I don't have the budget to buy all the top-end hardware to use with this board right now...
Does that mean you do plan on replacing parts with top-end items later? If that's the case, then I'd say the mobo you chose is just fine. It's the one I'd most likely pick for my new system, if I were to build an AMD one today (but I'm waiting to see what is available when SATA drives and NV30 are out, then will decide between AMD or Intel).

Heck, since you don't do much gaming, you may as well use the on-board video, sound, and everything else, then disable them when you add your own top-end parts. This way, you'll start with a good budget system that can grow with you. Or, you may put in a good budget video card, in the mean time (like a ti4200).

No harm in investing a little extra on a good mobo now for future upgrades later, after all.
 
what sort of games? 🙂 In terms of requirements, UT2003 / Doom 3 is a bit different to The Sims; on-board video will probably do you for the latter but really just wont cut it for the newer & arriving FPS's.

Regarding OEM, I usually buy OEM but have to watch. I've seen "OEM" video cards which only when you look closely do you see it's basically been underclocked, warranties also likely to be affected...

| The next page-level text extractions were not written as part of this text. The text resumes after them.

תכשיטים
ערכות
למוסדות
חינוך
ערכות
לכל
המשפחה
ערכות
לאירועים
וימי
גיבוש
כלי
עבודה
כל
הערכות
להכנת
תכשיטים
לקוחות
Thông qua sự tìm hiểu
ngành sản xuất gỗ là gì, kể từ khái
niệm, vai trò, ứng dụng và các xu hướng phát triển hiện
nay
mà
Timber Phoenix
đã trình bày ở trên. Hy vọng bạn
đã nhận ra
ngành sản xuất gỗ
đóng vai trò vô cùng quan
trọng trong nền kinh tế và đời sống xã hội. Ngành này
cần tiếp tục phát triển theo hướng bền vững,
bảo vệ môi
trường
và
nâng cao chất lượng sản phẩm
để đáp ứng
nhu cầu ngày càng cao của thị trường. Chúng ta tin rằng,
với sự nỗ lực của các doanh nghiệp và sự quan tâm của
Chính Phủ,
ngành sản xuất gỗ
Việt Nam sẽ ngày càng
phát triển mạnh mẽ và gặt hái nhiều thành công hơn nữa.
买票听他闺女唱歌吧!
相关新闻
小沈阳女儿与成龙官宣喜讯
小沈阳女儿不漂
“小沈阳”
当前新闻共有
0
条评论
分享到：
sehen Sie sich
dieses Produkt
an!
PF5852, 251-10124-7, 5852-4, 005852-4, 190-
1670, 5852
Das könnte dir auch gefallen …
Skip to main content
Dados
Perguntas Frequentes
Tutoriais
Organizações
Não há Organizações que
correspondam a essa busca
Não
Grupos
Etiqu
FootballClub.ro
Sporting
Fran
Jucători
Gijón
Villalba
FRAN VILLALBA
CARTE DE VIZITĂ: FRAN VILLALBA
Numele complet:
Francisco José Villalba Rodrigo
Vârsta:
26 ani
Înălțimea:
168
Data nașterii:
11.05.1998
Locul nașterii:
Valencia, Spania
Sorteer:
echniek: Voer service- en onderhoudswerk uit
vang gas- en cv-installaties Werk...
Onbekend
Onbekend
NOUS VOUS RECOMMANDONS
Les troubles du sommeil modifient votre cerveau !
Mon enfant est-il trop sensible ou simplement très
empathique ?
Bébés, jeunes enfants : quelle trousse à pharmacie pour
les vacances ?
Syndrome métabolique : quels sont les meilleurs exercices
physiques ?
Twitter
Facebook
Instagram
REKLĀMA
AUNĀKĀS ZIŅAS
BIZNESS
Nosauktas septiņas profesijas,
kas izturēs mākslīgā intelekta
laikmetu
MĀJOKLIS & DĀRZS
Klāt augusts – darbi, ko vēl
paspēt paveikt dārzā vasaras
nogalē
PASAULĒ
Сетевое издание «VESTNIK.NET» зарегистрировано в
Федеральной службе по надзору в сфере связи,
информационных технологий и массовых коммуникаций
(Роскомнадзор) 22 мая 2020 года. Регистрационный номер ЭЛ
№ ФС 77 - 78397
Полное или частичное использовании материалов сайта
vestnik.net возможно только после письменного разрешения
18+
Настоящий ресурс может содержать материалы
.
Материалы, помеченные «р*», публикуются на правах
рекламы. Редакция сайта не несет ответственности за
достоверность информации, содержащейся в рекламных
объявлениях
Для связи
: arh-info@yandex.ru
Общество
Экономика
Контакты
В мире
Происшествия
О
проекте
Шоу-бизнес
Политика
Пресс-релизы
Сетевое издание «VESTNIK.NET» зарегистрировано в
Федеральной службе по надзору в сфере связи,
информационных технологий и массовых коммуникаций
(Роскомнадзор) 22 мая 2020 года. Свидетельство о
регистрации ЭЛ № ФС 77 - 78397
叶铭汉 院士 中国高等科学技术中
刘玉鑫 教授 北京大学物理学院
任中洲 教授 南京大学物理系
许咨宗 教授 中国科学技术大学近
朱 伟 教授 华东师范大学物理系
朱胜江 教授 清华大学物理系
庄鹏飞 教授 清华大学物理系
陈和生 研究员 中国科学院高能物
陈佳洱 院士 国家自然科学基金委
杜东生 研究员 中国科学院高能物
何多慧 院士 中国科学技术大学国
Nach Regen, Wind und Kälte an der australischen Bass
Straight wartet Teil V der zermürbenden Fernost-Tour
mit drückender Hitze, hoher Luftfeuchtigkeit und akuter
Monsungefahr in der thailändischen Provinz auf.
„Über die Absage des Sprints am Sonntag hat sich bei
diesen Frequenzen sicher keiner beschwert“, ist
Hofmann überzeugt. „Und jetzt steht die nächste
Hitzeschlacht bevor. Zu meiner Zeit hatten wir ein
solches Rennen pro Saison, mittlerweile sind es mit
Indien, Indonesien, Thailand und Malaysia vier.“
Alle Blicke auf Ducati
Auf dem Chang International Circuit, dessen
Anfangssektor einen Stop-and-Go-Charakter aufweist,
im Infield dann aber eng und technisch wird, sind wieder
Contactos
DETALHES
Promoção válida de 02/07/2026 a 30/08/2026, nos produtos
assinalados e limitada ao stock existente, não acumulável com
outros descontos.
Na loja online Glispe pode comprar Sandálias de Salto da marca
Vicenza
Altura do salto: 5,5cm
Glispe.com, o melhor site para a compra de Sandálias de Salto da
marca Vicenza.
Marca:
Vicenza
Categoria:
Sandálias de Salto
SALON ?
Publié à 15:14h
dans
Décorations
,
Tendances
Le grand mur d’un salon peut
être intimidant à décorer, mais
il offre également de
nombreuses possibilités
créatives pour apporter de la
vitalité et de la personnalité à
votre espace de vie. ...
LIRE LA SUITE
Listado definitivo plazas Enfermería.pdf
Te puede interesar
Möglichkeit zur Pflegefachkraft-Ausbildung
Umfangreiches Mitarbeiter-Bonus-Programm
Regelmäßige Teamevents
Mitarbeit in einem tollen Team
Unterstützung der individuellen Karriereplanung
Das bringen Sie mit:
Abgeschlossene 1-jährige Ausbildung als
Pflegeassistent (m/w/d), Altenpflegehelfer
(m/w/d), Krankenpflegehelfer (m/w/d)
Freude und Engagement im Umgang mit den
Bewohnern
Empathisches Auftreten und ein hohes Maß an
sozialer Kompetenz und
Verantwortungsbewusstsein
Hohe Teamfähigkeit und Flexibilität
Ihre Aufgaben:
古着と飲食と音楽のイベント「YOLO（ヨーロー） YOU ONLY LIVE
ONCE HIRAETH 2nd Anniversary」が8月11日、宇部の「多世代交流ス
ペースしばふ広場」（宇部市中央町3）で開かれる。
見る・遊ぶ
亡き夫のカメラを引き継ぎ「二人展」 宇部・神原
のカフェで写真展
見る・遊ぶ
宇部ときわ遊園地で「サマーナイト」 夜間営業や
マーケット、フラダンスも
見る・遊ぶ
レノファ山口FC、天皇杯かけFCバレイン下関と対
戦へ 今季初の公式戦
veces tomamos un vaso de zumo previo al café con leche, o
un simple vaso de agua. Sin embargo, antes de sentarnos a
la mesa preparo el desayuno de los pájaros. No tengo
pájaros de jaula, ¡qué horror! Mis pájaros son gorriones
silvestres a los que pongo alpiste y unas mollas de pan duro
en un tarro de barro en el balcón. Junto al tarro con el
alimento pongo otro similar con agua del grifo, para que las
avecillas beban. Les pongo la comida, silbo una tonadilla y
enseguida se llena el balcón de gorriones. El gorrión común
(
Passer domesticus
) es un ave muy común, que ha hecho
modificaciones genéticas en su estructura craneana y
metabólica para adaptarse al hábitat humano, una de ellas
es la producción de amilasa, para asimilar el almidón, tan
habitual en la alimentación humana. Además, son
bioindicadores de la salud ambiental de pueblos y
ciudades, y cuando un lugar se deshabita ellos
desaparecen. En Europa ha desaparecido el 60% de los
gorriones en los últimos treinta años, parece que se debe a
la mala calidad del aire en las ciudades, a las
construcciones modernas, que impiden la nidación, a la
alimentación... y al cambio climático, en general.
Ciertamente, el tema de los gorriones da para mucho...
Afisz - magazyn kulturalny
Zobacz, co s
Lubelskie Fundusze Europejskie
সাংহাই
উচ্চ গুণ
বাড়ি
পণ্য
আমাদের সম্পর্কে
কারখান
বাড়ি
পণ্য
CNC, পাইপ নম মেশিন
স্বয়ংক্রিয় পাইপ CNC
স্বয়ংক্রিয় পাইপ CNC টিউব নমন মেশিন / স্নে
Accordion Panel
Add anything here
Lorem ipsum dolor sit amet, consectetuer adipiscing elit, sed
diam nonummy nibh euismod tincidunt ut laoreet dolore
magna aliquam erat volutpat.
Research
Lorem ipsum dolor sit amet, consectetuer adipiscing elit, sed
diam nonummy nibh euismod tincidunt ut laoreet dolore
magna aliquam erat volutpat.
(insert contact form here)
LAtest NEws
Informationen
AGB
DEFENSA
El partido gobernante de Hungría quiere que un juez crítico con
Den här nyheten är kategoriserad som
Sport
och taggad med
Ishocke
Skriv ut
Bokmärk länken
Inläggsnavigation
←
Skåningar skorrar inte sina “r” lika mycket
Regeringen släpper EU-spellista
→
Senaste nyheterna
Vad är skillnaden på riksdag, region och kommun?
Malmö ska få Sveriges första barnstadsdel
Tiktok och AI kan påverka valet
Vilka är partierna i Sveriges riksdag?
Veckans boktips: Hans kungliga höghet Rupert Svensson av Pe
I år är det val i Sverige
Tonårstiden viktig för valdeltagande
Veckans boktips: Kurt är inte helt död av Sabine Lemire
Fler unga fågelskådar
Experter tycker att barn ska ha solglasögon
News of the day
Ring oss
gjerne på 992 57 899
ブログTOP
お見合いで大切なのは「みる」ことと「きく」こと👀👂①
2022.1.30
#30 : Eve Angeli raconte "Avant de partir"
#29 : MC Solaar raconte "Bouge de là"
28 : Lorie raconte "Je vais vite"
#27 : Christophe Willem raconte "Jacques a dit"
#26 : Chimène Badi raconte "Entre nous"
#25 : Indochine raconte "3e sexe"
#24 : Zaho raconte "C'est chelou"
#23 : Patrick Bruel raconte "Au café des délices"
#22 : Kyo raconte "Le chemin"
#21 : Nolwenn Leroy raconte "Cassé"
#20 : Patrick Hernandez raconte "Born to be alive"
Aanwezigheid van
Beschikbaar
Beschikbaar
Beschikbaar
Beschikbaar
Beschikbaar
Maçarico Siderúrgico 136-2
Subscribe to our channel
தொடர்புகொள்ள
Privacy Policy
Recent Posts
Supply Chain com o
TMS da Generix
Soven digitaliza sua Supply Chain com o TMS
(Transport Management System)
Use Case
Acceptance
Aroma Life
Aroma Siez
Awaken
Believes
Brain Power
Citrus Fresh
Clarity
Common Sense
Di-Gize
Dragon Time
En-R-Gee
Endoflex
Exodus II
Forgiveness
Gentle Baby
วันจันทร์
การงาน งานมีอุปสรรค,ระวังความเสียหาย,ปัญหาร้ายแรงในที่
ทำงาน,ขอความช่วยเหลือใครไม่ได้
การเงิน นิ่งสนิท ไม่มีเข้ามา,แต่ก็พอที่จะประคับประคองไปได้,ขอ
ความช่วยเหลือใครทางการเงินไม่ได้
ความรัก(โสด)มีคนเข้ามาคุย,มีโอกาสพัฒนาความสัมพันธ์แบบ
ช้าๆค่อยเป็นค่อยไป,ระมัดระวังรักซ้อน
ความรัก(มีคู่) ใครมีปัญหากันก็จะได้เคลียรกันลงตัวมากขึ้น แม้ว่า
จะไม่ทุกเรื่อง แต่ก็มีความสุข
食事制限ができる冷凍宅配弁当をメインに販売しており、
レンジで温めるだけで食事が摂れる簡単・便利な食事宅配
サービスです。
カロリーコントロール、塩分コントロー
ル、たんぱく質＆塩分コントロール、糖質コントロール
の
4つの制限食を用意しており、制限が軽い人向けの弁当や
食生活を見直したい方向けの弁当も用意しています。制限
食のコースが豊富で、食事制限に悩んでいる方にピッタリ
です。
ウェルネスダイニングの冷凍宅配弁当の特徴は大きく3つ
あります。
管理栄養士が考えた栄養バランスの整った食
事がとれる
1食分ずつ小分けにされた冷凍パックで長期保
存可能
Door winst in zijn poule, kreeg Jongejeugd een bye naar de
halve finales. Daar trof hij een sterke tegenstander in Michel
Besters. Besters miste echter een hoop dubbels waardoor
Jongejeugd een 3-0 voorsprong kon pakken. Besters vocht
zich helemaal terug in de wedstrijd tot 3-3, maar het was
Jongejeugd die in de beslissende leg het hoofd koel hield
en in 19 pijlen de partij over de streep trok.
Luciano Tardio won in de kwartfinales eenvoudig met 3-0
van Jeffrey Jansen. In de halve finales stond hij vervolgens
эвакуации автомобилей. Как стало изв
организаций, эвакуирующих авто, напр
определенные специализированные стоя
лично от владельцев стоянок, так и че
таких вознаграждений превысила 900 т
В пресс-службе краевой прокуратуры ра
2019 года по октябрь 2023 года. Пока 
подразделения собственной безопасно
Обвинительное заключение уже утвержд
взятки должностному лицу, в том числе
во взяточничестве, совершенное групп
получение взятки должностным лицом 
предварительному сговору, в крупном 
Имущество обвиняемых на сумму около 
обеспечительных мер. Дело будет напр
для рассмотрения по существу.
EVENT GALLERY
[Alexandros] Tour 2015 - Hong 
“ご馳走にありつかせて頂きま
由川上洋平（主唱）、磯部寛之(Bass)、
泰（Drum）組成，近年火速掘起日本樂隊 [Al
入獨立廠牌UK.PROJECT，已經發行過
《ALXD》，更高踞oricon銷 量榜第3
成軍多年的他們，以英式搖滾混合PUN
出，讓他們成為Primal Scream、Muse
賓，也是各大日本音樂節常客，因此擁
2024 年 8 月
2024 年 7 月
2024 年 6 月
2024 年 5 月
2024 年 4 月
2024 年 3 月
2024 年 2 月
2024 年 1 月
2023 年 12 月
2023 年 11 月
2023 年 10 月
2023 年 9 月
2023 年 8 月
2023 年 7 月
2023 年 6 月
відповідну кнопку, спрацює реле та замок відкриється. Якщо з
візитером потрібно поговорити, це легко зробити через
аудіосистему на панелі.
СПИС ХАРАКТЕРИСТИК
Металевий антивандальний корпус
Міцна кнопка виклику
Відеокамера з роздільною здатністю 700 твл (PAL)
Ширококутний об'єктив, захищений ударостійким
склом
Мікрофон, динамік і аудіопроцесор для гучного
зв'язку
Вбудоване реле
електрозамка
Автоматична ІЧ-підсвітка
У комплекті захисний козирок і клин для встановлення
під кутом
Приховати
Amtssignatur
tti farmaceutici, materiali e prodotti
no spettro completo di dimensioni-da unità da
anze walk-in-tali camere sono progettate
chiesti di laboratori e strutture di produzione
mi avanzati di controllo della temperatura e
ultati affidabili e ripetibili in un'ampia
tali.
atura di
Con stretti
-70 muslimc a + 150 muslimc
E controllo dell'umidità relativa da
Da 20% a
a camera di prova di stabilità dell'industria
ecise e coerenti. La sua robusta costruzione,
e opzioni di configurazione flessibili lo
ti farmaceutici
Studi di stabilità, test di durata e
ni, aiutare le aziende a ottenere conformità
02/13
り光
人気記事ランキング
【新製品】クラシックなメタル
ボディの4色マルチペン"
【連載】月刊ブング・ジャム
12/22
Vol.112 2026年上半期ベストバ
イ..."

For CPU, a retail version has significantly longer warranty and comes with a heatsink for it. Not a great heatsink apparently but likely to be perfectly fine for you. For graphics cards, OEM is usually identical to retail but in plain packaging and missing a couple of games, which you may or may not be interested in. Watch though as I've seen some graphics cards that were described as OEM but were actually underclocked, cheaper versions. There's some thread around talking about OEM operating systems, in software forum I think, might be worth looking at (OEM XP certainly is a LOT cheaper). I cant actually think of anything else where there's OEM or retail, or at least where there's any real difference.